Yadin works for his girlfriend’s father laying carpet. His girlfriend, Jeanette, thinks he has shelved his artistic aspirations, which she regards as distractions from the demands of real life. But having secretly written a bunch of new tunes, he hopes to record one final album — “not to try to revive his career, but as a coda, a valediction.”
The clock is ticking — he is losing his hearing to Meniere’s disease, the ravages of which have put a major dent in his career. And who knows how long it will take the bank to approve a loan for his homemade project?
Most novelists would let Yadin’s sad, soulful tale carry the day and employ Jeanette as a literary backup singer. But for Lee, her life is no less meaningful — or, in a spiritual sense, magnificent — in all its heartbreaks and derailed hopes. Once an aspiring photographer, she is now a housekeeper at a local resort. She is so good at her job, she is promoted to floor manager — a step up that only highlights how down her life has been.
She and Yadin are perfectly companionable — they sing together in the choir of the Unitarian Universalist Church — but they rarely make love. “I’m not a sexual person,” she told him at the outset, establishing conditions to which he is agreeable. Enter Mallory Wicks, Yadin’s long-ago girlfriend and bandmate back in North Carolina.
She is a big country star and bigger celebrity.
When he discovers she is staying at Jeanette’s resort, indulging her passion for golf, he can’t resist going to see her. Twentythree years after breaking up with her, he still pines for her, keeping up on her every career move. To his surprise, she is equally familiar with his various recording projects.
Self-pampered, cosmetically altered, but still tough-edged, Mallory insists on helping him out with his recording and lobbies him to go after a major record deal — something he steadfastly opposes, having had his fill of corporate types. The tension between them brings back their conflicted past.

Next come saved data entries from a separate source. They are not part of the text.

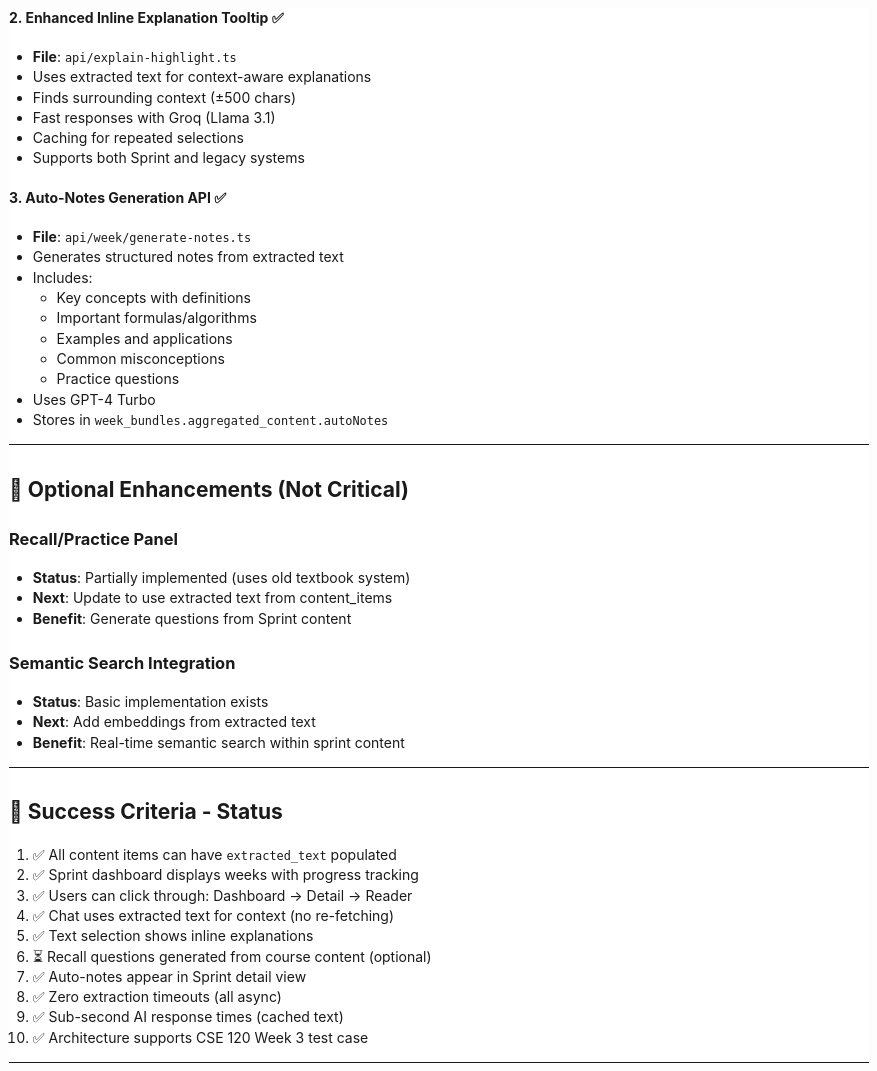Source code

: #### 2. Enhanced Inline Explanation Tooltip ✅
- **File**: `api/explain-highlight.ts`
- Uses extracted text for context-aware explanations
- Finds surrounding context (±500 chars)
- Fast responses with Groq (Llama 3.1)
- Caching for repeated selections
- Supports both Sprint and legacy systems

#### 3. Auto-Notes Generation API ✅
- **File**: `api/week/generate-notes.ts`
- Generates structured notes from extracted text
- Includes:
  - Key concepts with definitions
  - Important formulas/algorithms
  - Examples and applications
  - Common misconceptions
  - Practice questions
- Uses GPT-4 Turbo
- Stores in `week_bundles.aggregated_content.autoNotes`

---

## 🚧 Optional Enhancements (Not Critical)

### Recall/Practice Panel
- **Status**: Partially implemented (uses old textbook system)
- **Next**: Update to use extracted text from content_items
- **Benefit**: Generate questions from Sprint content

### Semantic Search Integration
- **Status**: Basic implementation exists
- **Next**: Add embeddings from extracted text
- **Benefit**: Real-time semantic search within sprint content

---

## 🎯 Success Criteria - Status

1. ✅ All content items can have `extracted_text` populated
2. ✅ Sprint dashboard displays weeks with progress tracking
3. ✅ Users can click through: Dashboard → Detail → Reader
4. ✅ Chat uses extracted text for context (no re-fetching)
5. ✅ Text selection shows inline explanations
6. ⏳ Recall questions generated from course content (optional)
7. ✅ Auto-notes appear in Sprint detail view
8. ✅ Zero extraction timeouts (all async)
9. ✅ Sub-second AI response times (cached text)
10. ✅ Architecture supports CSE 120 Week 3 test case

---
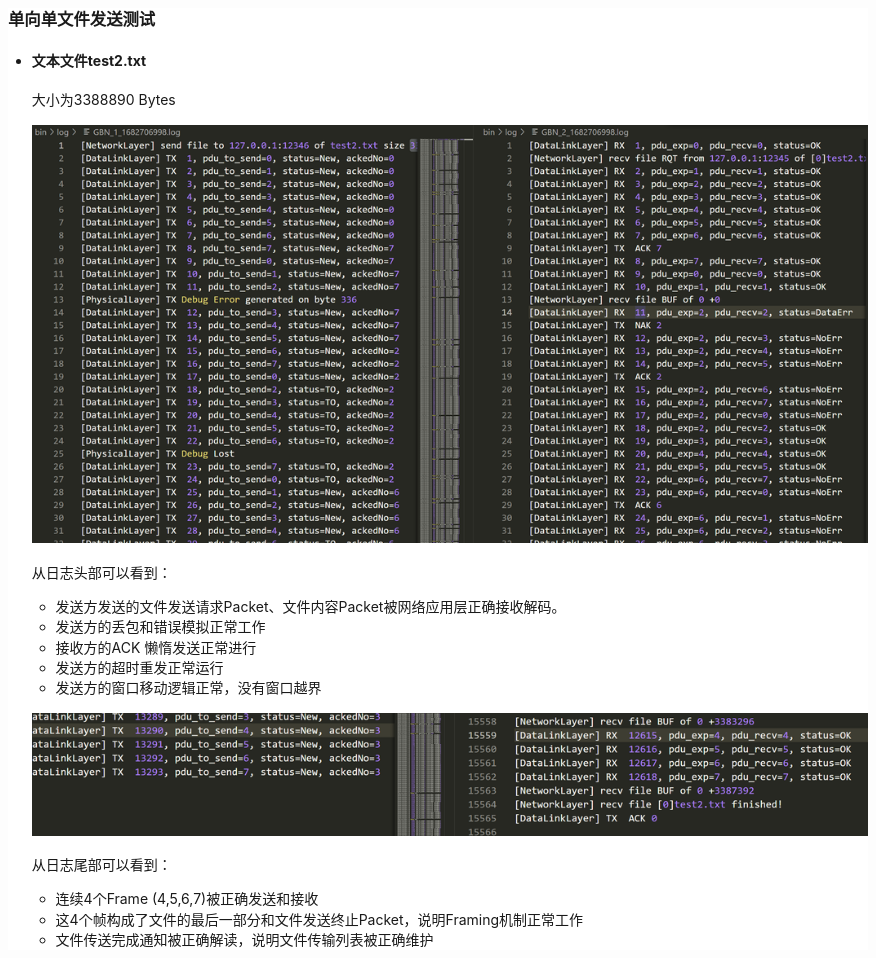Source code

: ### 单向单文件发送测试

- #### 文本文件test2.txt

  大小为3388890 Bytes

  ![image-20230429024540186](.assets/image-20230429024540186.png)

  从日志头部可以看到：

  - 发送方发送的文件发送请求Packet、文件内容Packet被网络应用层正确接收解码。
  - 发送方的丢包和错误模拟正常工作
  - 接收方的ACK 懒惰发送正常进行
  - 发送方的超时重发正常运行
  - 发送方的窗口移动逻辑正常，没有窗口越界

  ![image-20230429025611326](.assets/image-20230429025611326.png)

  从日志尾部可以看到：

  - 连续4个Frame (4,5,6,7)被正确发送和接收
  - 这4个帧构成了文件的最后一部分和文件发送终止Packet，说明Framing机制正常工作
  - 文件传送完成通知被正确解读，说明文件传输列表被正确维护
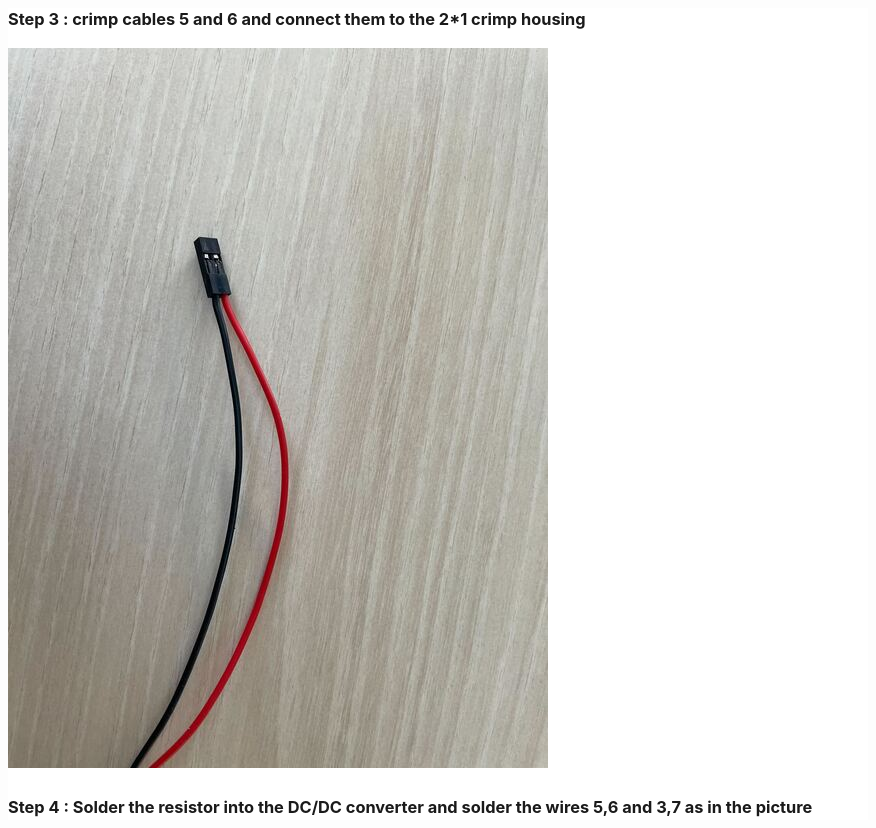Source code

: ### Step 3 : crimp cables 5 and 6 and connect them to the 2*1 crimp housing

![show text ](/img/step3.png)

### Step 4 : Solder the resistor into the DC/DC converter and solder the wires 5,6 and 3,7 as in the picture

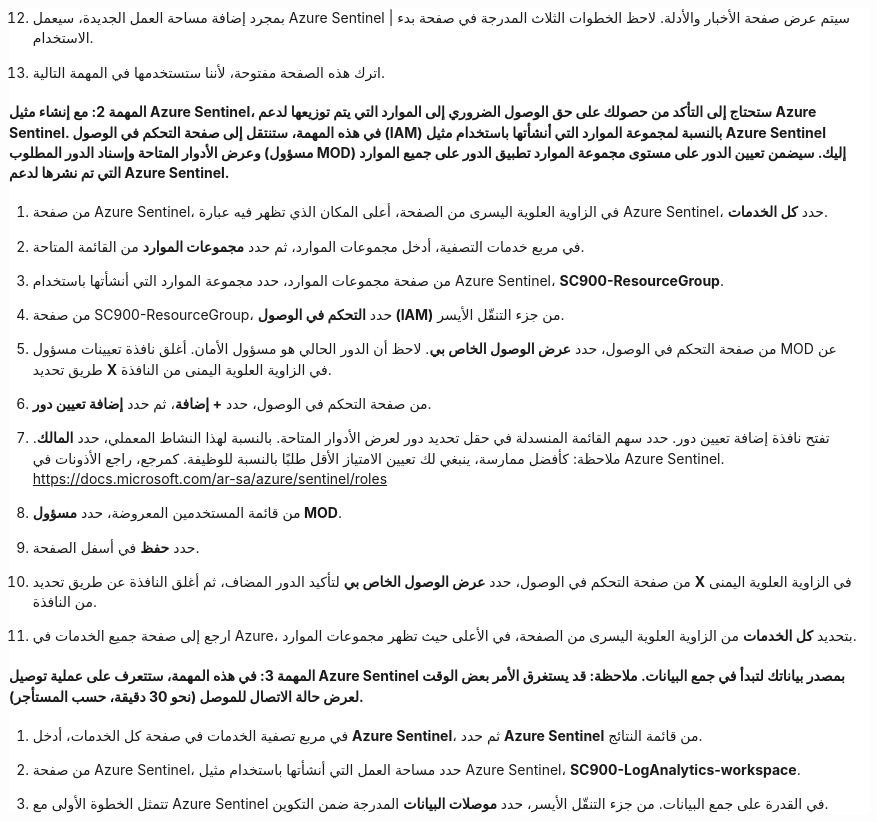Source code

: 12. بمجرد إضافة مساحة العمل الجديدة، سيعمل Azure Sentinel | سيتم عرض صفحة الأخبار والأدلة.  لاحظ الخطوات الثلاث المدرجة في صفحة بدء الاستخدام.

13. اترك هذه الصفحة مفتوحة، لأننا ستستخدمها في المهمة التالية.

#### المهمة 2:  مع إنشاء مثيل Azure Sentinel، ستحتاج إلى التأكد من حصولك على حق الوصول الضروري إلى الموارد التي يتم توزيعها لدعم Azure Sentinel.  في هذه المهمة، ستنتقل إلى صفحة التحكم في الوصول (IAM) بالنسبة لمجموعة الموارد التي أنشأتها باستخدام مثيل Azure Sentinel وعرض الأدوار المتاحة وإسناد الدور المطلوب (مسؤول MOD) إليك. سيضمن تعيين الدور على مستوى مجموعة الموارد تطبيق الدور على جميع الموارد التي تم نشرها لدعم Azure Sentinel.

1. من صفحة Azure Sentinel، في الزاوية العلوية اليسرى من الصفحة، أعلى المكان الذي تظهر فيه عبارة Azure Sentinel، حدد **كل الخدمات**.

2. في مربع خدمات التصفية، أدخل مجموعات الموارد، ثم حدد **مجموعات الموارد** من القائمة المتاحة.

3. من صفحة مجموعات الموارد، حدد مجموعة الموارد التي أنشأتها باستخدام Azure Sentinel، **SC900-ResourceGroup**.

4. من صفحة SC900-ResourceGroup، حدد **التحكم في الوصول (IAM)** من جزء التنقّل الأيسر.

5. من صفحة التحكم في الوصول، حدد **عرض الوصول الخاص بي**.  لاحظ أن الدور الحالي هو مسؤول الأمان.  أغلق نافذة تعيينات مسؤول MOD عن طريق تحديد **X** في الزاوية العلوية اليمنى من النافذة.

6. من صفحة التحكم في الوصول، حدد **+ إضافة**، ثم حدد **إضافة تعيين دور**.

7. تفتح نافذة إضافة تعيين دور.  حدد سهم القائمة المنسدلة في حقل تحديد دور لعرض الأدوار المتاحة.  بالنسبة لهذا النشاط المعملي، حدد **المالك**.  ملاحظة:  كأفضل ممارسة، ينبغي لك تعيين الامتياز الأقل طلبًا بالنسبة للوظيفة.  كمرجع، راجع الأذونات في Azure Sentinel.  https://docs.microsoft.com/ar-sa/azure/sentinel/roles

8. من قائمة المستخدمين المعروضة، حدد **مسؤول MOD**.

9. حدد **حفظ** في أسفل الصفحة.

10. من صفحة التحكم في الوصول، حدد **عرض الوصول الخاص بي** لتأكيد الدور المضاف، ثم أغلق النافذة عن طريق تحديد **X** في الزاوية العلوية اليمنى من النافذة.

11. ارجع إلى صفحة جميع الخدمات في Azure، بتحديد **كل الخدمات** من الزاوية العلوية اليسرى من الصفحة، في الأعلى حيث تظهر مجموعات الموارد.

#### المهمة 3:  في هذه المهمة، ستتعرف على عملية توصيل Azure Sentinel بمصدر بياناتك لتبدأ في جمع البيانات. ملاحظة: قد يستغرق الأمر بعض الوقت لعرض حالة الاتصال للموصل (نحو 30 دقيقة، حسب المستأجر).

1. في مربع تصفية الخدمات في صفحة كل الخدمات، أدخل **Azure Sentinel**، ثم حدد **Azure Sentinel** من قائمة النتائج. 

2. من صفحة Azure Sentinel، حدد مساحة العمل التي أنشأتها باستخدام مثيل Azure Sentinel، **SC900-LogAnalytics-workspace**.

3. تتمثل الخطوة الأولى مع Azure Sentinel في القدرة على جمع البيانات. من جزء التنقّل الأيسر، حدد **موصلات البيانات** المدرجة ضمن التكوين.
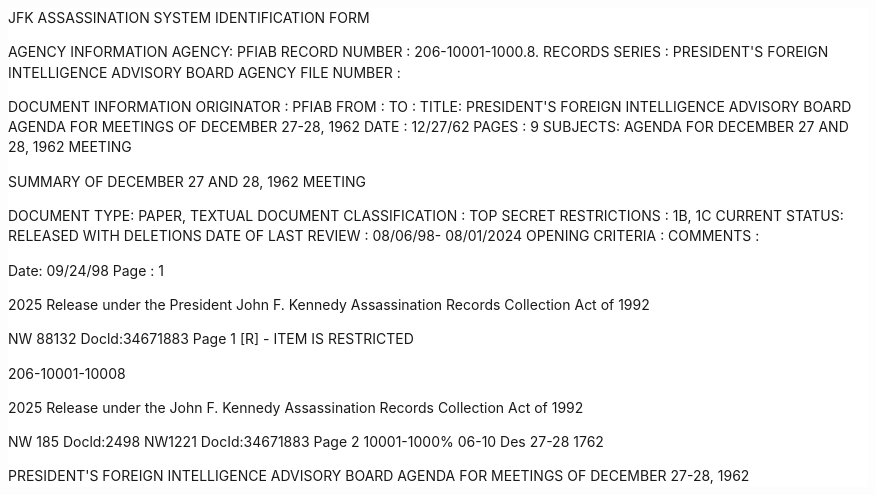 JFK ASSASSINATION SYSTEM
IDENTIFICATION FORM

AGENCY INFORMATION
AGENCY: PFIAB
RECORD NUMBER : 206-10001-1000.8.
RECORDS SERIES : PRESIDENT'S FOREIGN INTELLIGENCE ADVISORY BOARD
AGENCY FILE NUMBER :

DOCUMENT INFORMATION
ORIGINATOR : PFIAB
FROM :
TO :
TITLE: PRESIDENT'S FOREIGN INTELLIGENCE ADVISORY BOARD AGENDA
FOR MEETINGS OF DECEMBER 27-28, 1962
DATE : 12/27/62
PAGES : 9
SUBJECTS: AGENDA FOR DECEMBER 27 AND 28, 1962 MEETING

SUMMARY OF DECEMBER 27 AND 28, 1962 MEETING

DOCUMENT TYPE: PAPER, TEXTUAL DOCUMENT
CLASSIFICATION : TOP SECRET
RESTRICTIONS : 1B, 1C
CURRENT STATUS: RELEASED WITH DELETIONS
DATE OF LAST REVIEW : 08/06/98- 08/01/2024
OPENING CRITERIA :
COMMENTS :

Date: 09/24/98
Page : 1

2025 Release under the President John F.
Kennedy Assassination Records Collection
Act of 1992

NW 88132
Docld:34671883 Page 1
[R] - ITEM IS RESTRICTED

206-10001-10008

2025 Release under the John F. Kennedy Assassination Records Collection Act of
1992

NW 185
Docld:2498
NW1221
DocId:34671883 Page 2
10001-1000%
06-10
Des
27-28
1762

PRESIDENT'S FOREIGN INTELLIGENCE ADVISORY BOARD
AGENDA FOR MEETINGS OF DECEMBER 27-28, 1962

The title of the novel, taken from one of Yadin’s new songs, has a double meaning. Yadin says it refers to the state of lonesomeness that lies ahead. But in more significant ways, it addresses the “lonesome lies” — the sad, unexceptional mistruths — that can shape people’s lives. Yadin and Jeanette don’t know why they lie to each other or withhold information about tragic events in their lives — for Yadin being abandoned by his father, for Jeanette losing her first lover to a car accident and subsequently discovering unwelcome truths about him.
Few novels capture the mindset and methodology of making music as vividly as “Lonesome Lies Before Us.” Lee worked closely with prolific indie artist Will Johnson in crafting Yadin’s brooding lyrics, which are inspired by the spiritual quests of poet Gerard Manley Hopkins and the works of alt-country greats like Gram Parsons. The descriptions of Yadin’s sessions with Mallory, returning to her roots as a violinist, are transporting.
Like a great album — Parsons’ “Grievous Angel,” let’s say — “Lonesome Lies Before Us” is both a collection of brilliantly realized moments and a work that transcends the sum of its parts.
There are no minor observations in this novel, no scenes that don’t matter. In the end, the depth of feeling attained by the exceptionally sensitive Lee lingers, inspiring more spins through his songlike prose. A novel more full of life, musical and other, is hard to imagine.